THE Crescent and the Black Swan Folk Club keep finding the sweet spots.
Kris Drever has played in York many times (almost flaunting the fact he’s a Scotsman so close to the city walls after dark, and joking about it too).
He started around 2007 when the protégé was the junior partner and target of Eddi Reader’s jokes. He stole the show that night, and 17 years on he was the epitome of graciousness to Heather Cartwright (a fellow Glasgow resident), who opened for him.
Cartwright has a voice like a bonny sunlit stream. Her material draws on some interesting source material. The striking opening number, Dark Times, uses Bertolt Brecht’s memorable words “In the dark times/will there also be singing? Yes, there will also be singing. About the dark times”.
When Drever later sang “Strong men come, and strong men go” (from I’ll Always Leave The Light On), it was hard not to think they both had a certain president in mind.
As Cartwright relaxed, the performance grew stronger. She had the courage to stop and start her take on The Creggan White Hare again. Like Drever, Cartwright doesn’t just operate in the folk realm, and her closing love song, written from the perspective of a dog to its owner, could capture a billion cynophile hearts if she took it a little further.
Where Cartwright’s ambition occasionally got ahead of her technique, Drever’s playing was precise and beautiful throughout his 80-minute set of 14 tunes. Drever wears his years well, but his Cranmer guitar was still more handsome (another Glasgow link).

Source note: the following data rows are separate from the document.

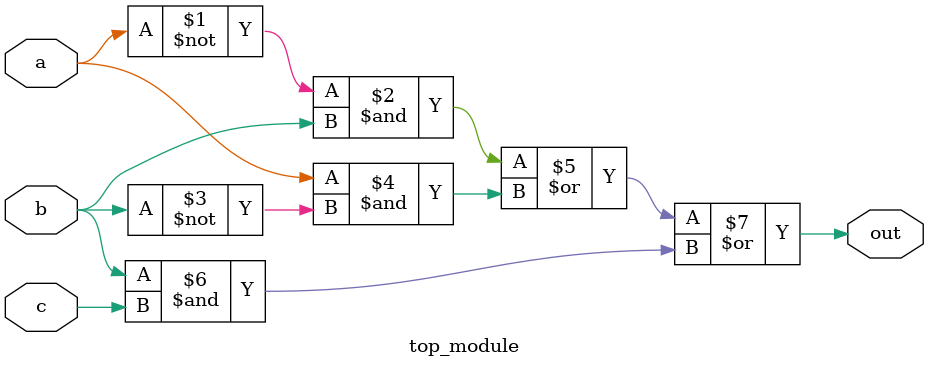
<source format=sv>
module top_module(
    input a, 
    input b,
    input c,
    output out
);
    assign out = (~a & b) | (a & ~b) | (b & c);
endmodule

</source>
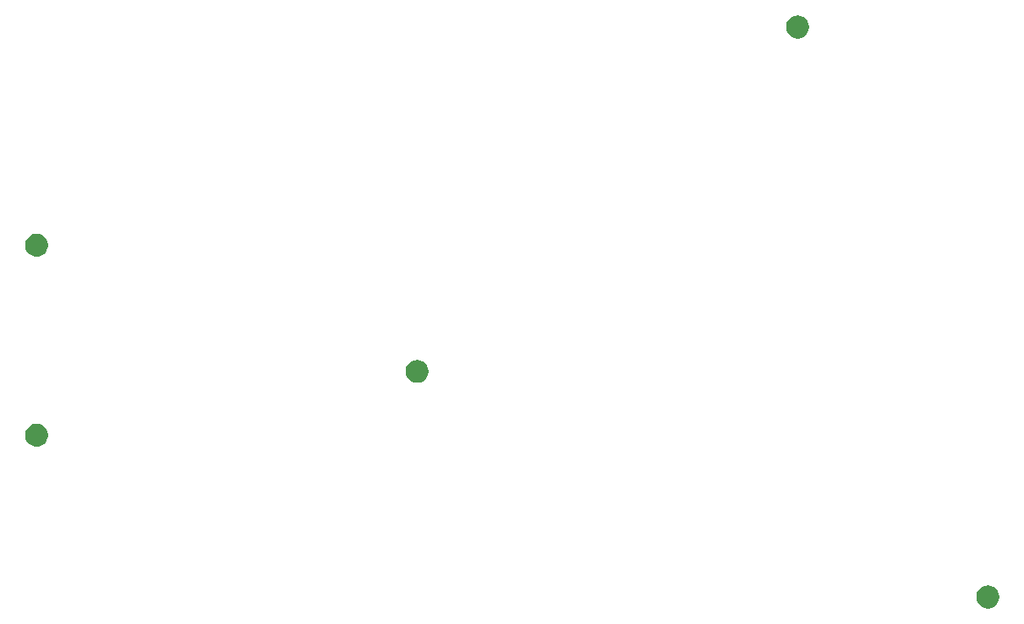
<source format=gbr>
G04 #@! TF.GenerationSoftware,KiCad,Pcbnew,(5.1.0)-1*
G04 #@! TF.CreationDate,2019-05-16T00:58:07+08:00*
G04 #@! TF.ProjectId,ShinkaiTopPlate,5368696e-6b61-4695-946f-70506c617465,rev?*
G04 #@! TF.SameCoordinates,Original*
G04 #@! TF.FileFunction,Soldermask,Top*
G04 #@! TF.FilePolarity,Negative*
%FSLAX46Y46*%
G04 Gerber Fmt 4.6, Leading zero omitted, Abs format (unit mm)*
G04 Created by KiCad (PCBNEW (5.1.0)-1) date 2019-05-16 00:58:07*
%MOMM*%
%LPD*%
G04 APERTURE LIST*
%ADD10C,0.150000*%
G04 APERTURE END LIST*
D10*
G36*
X199274549Y-106991116D02*
G01*
X199385734Y-107013232D01*
X199595203Y-107099997D01*
X199783720Y-107225960D01*
X199944040Y-107386280D01*
X200070003Y-107574797D01*
X200156768Y-107784266D01*
X200201000Y-108006636D01*
X200201000Y-108233364D01*
X200156768Y-108455734D01*
X200070003Y-108665203D01*
X199944040Y-108853720D01*
X199783720Y-109014040D01*
X199595203Y-109140003D01*
X199385734Y-109226768D01*
X199274549Y-109248884D01*
X199163365Y-109271000D01*
X198936635Y-109271000D01*
X198825451Y-109248884D01*
X198714266Y-109226768D01*
X198504797Y-109140003D01*
X198316280Y-109014040D01*
X198155960Y-108853720D01*
X198029997Y-108665203D01*
X197943232Y-108455734D01*
X197899000Y-108233364D01*
X197899000Y-108006636D01*
X197943232Y-107784266D01*
X198029997Y-107574797D01*
X198155960Y-107386280D01*
X198316280Y-107225960D01*
X198504797Y-107099997D01*
X198714266Y-107013232D01*
X198825451Y-106991116D01*
X198936635Y-106969000D01*
X199163365Y-106969000D01*
X199274549Y-106991116D01*
X199274549Y-106991116D01*
G37*
G36*
X104024549Y-90761116D02*
G01*
X104135734Y-90783232D01*
X104345203Y-90869997D01*
X104533720Y-90995960D01*
X104694040Y-91156280D01*
X104820003Y-91344797D01*
X104906768Y-91554266D01*
X104951000Y-91776636D01*
X104951000Y-92003364D01*
X104906768Y-92225734D01*
X104820003Y-92435203D01*
X104694040Y-92623720D01*
X104533720Y-92784040D01*
X104345203Y-92910003D01*
X104135734Y-92996768D01*
X104024549Y-93018884D01*
X103913365Y-93041000D01*
X103686635Y-93041000D01*
X103575451Y-93018884D01*
X103464266Y-92996768D01*
X103254797Y-92910003D01*
X103066280Y-92784040D01*
X102905960Y-92623720D01*
X102779997Y-92435203D01*
X102693232Y-92225734D01*
X102649000Y-92003364D01*
X102649000Y-91776636D01*
X102693232Y-91554266D01*
X102779997Y-91344797D01*
X102905960Y-91156280D01*
X103066280Y-90995960D01*
X103254797Y-90869997D01*
X103464266Y-90783232D01*
X103575451Y-90761116D01*
X103686635Y-90739000D01*
X103913365Y-90739000D01*
X104024549Y-90761116D01*
X104024549Y-90761116D01*
G37*
G36*
X142124549Y-84381116D02*
G01*
X142235734Y-84403232D01*
X142445203Y-84489997D01*
X142633720Y-84615960D01*
X142794040Y-84776280D01*
X142920003Y-84964797D01*
X143006768Y-85174266D01*
X143051000Y-85396636D01*
X143051000Y-85623364D01*
X143006768Y-85845734D01*
X142920003Y-86055203D01*
X142794040Y-86243720D01*
X142633720Y-86404040D01*
X142445203Y-86530003D01*
X142235734Y-86616768D01*
X142124549Y-86638884D01*
X142013365Y-86661000D01*
X141786635Y-86661000D01*
X141675451Y-86638884D01*
X141564266Y-86616768D01*
X141354797Y-86530003D01*
X141166280Y-86404040D01*
X141005960Y-86243720D01*
X140879997Y-86055203D01*
X140793232Y-85845734D01*
X140749000Y-85623364D01*
X140749000Y-85396636D01*
X140793232Y-85174266D01*
X140879997Y-84964797D01*
X141005960Y-84776280D01*
X141166280Y-84615960D01*
X141354797Y-84489997D01*
X141564266Y-84403232D01*
X141675451Y-84381116D01*
X141786635Y-84359000D01*
X142013365Y-84359000D01*
X142124549Y-84381116D01*
X142124549Y-84381116D01*
G37*
G36*
X104024549Y-71711116D02*
G01*
X104135734Y-71733232D01*
X104345203Y-71819997D01*
X104533720Y-71945960D01*
X104694040Y-72106280D01*
X104820003Y-72294797D01*
X104906768Y-72504266D01*
X104951000Y-72726636D01*
X104951000Y-72953364D01*
X104906768Y-73175734D01*
X104820003Y-73385203D01*
X104694040Y-73573720D01*
X104533720Y-73734040D01*
X104345203Y-73860003D01*
X104135734Y-73946768D01*
X104024549Y-73968884D01*
X103913365Y-73991000D01*
X103686635Y-73991000D01*
X103575451Y-73968884D01*
X103464266Y-73946768D01*
X103254797Y-73860003D01*
X103066280Y-73734040D01*
X102905960Y-73573720D01*
X102779997Y-73385203D01*
X102693232Y-73175734D01*
X102649000Y-72953364D01*
X102649000Y-72726636D01*
X102693232Y-72504266D01*
X102779997Y-72294797D01*
X102905960Y-72106280D01*
X103066280Y-71945960D01*
X103254797Y-71819997D01*
X103464266Y-71733232D01*
X103575451Y-71711116D01*
X103686635Y-71689000D01*
X103913365Y-71689000D01*
X104024549Y-71711116D01*
X104024549Y-71711116D01*
G37*
G36*
X180224549Y-49841116D02*
G01*
X180335734Y-49863232D01*
X180545203Y-49949997D01*
X180733720Y-50075960D01*
X180894040Y-50236280D01*
X181020003Y-50424797D01*
X181106768Y-50634266D01*
X181151000Y-50856636D01*
X181151000Y-51083364D01*
X181106768Y-51305734D01*
X181020003Y-51515203D01*
X180894040Y-51703720D01*
X180733720Y-51864040D01*
X180545203Y-51990003D01*
X180335734Y-52076768D01*
X180224549Y-52098884D01*
X180113365Y-52121000D01*
X179886635Y-52121000D01*
X179775451Y-52098884D01*
X179664266Y-52076768D01*
X179454797Y-51990003D01*
X179266280Y-51864040D01*
X179105960Y-51703720D01*
X178979997Y-51515203D01*
X178893232Y-51305734D01*
X178849000Y-51083364D01*
X178849000Y-50856636D01*
X178893232Y-50634266D01*
X178979997Y-50424797D01*
X179105960Y-50236280D01*
X179266280Y-50075960D01*
X179454797Y-49949997D01*
X179664266Y-49863232D01*
X179775451Y-49841116D01*
X179886635Y-49819000D01*
X180113365Y-49819000D01*
X180224549Y-49841116D01*
X180224549Y-49841116D01*
G37*
M02*

</source>
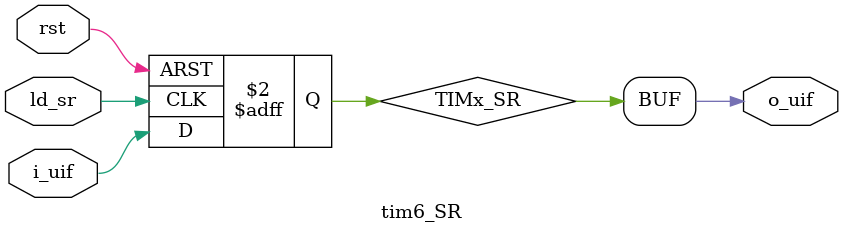
<source format=v>
`timescale 1ns / 1ps


module tim6_SR(
    input wire rst,

    input wire ld_sr,

    input wire i_uif,

    output wire o_uif
    );

reg TIMx_SR;


assign o_uif = TIMx_SR;


always @(posedge ld_sr or posedge rst) begin
    if (rst) begin
        TIMx_SR <= 0;
    end
    else begin
        TIMx_SR <= i_uif;
    end
end 

endmodule

</source>
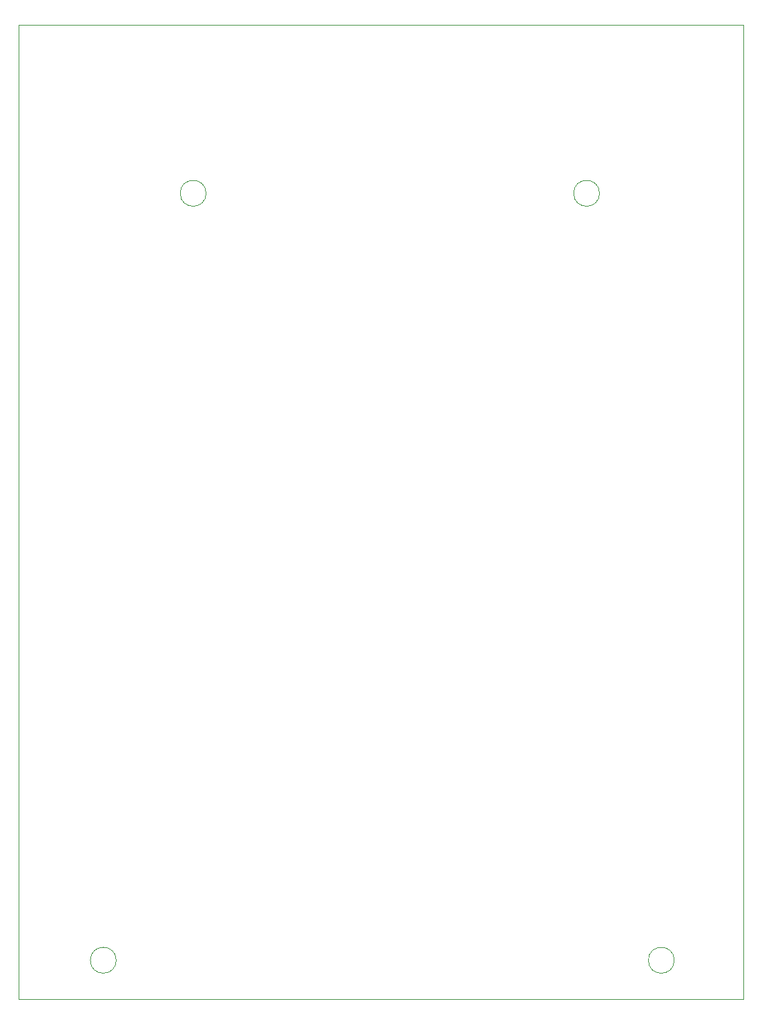
<source format=gbr>
G04 #@! TF.GenerationSoftware,KiCad,Pcbnew,(5.1.5-0-10_14)*
G04 #@! TF.CreationDate,2020-01-03T10:30:25-06:00*
G04 #@! TF.ProjectId,interface-ascii,696e7465-7266-4616-9365-2d6173636969,2.3*
G04 #@! TF.SameCoordinates,Original*
G04 #@! TF.FileFunction,Profile,NP*
%FSLAX46Y46*%
G04 Gerber Fmt 4.6, Leading zero omitted, Abs format (unit mm)*
G04 Created by KiCad (PCBNEW (5.1.5-0-10_14)) date 2020-01-03 10:30:25*
%MOMM*%
%LPD*%
G04 APERTURE LIST*
%ADD10C,0.100000*%
G04 APERTURE END LIST*
D10*
X235093500Y-84124800D02*
G75*
G03X235093500Y-84124800I-1587500J0D01*
G01*
X186833500Y-84124800D02*
G75*
G03X186833500Y-84124800I-1587500J0D01*
G01*
X175809900Y-178104800D02*
G75*
G03X175809900Y-178104800I-1587500J0D01*
G01*
X244262900Y-178104800D02*
G75*
G03X244262900Y-178104800I-1587500J0D01*
G01*
X163830000Y-63500000D02*
X252730000Y-63500000D01*
X252730000Y-63500000D02*
X252730000Y-182880000D01*
X252730000Y-182880000D02*
X163830000Y-182880000D01*
X163830000Y-182880000D02*
X163830000Y-63500000D01*
M02*

</source>
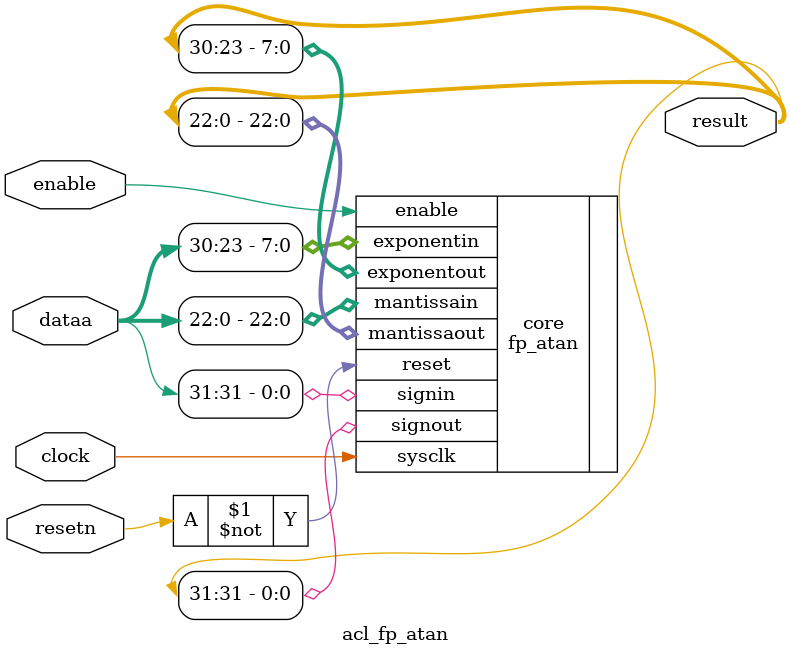
<source format=v>
    


module acl_fp_atan(clock, resetn, enable, dataa, result);
  input clock, resetn, enable;
  input [31:0] dataa;
  output [31:0] result;
  
  fp_atan core(
      .sysclk(clock),
      .reset(~resetn),
      .enable(enable),
      .signin(dataa[31]),
      .exponentin(dataa[30:23]),
      .mantissain(dataa[22:0]),
      .signout(result[31]),
      .exponentout(result[30:23]),
      .mantissaout(result[22:0])
		);

endmodule


</source>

The sounds his hands coaxed from it were simply glorious (and didn’t require that much tuning). An absolute highlight was his spare version of the Shetland traditional fiddle tune The Unst Bridal March.
Drever talked about aiming for the universal in his songwriting, and with Hunker Down/That Old Blitz Spirit he caught hold of the Covid zeitgeist. Commissions and collaboration certainly seems to bring the best out of him, but there was no room in the set for the likes of Scatterseed or its close relative Catterline, two of his very finest. Scapa Flow 1919 was a century adrift of any zeitgeist, but that in no way diminished its power.
The set included two new and unrecorded tunes being tested before a live audience, with Save A Space For Me the pick of the crop. He is not one for resting on his laurels, and his breakthrough album, Black Water, had to wait until the encore for an airing.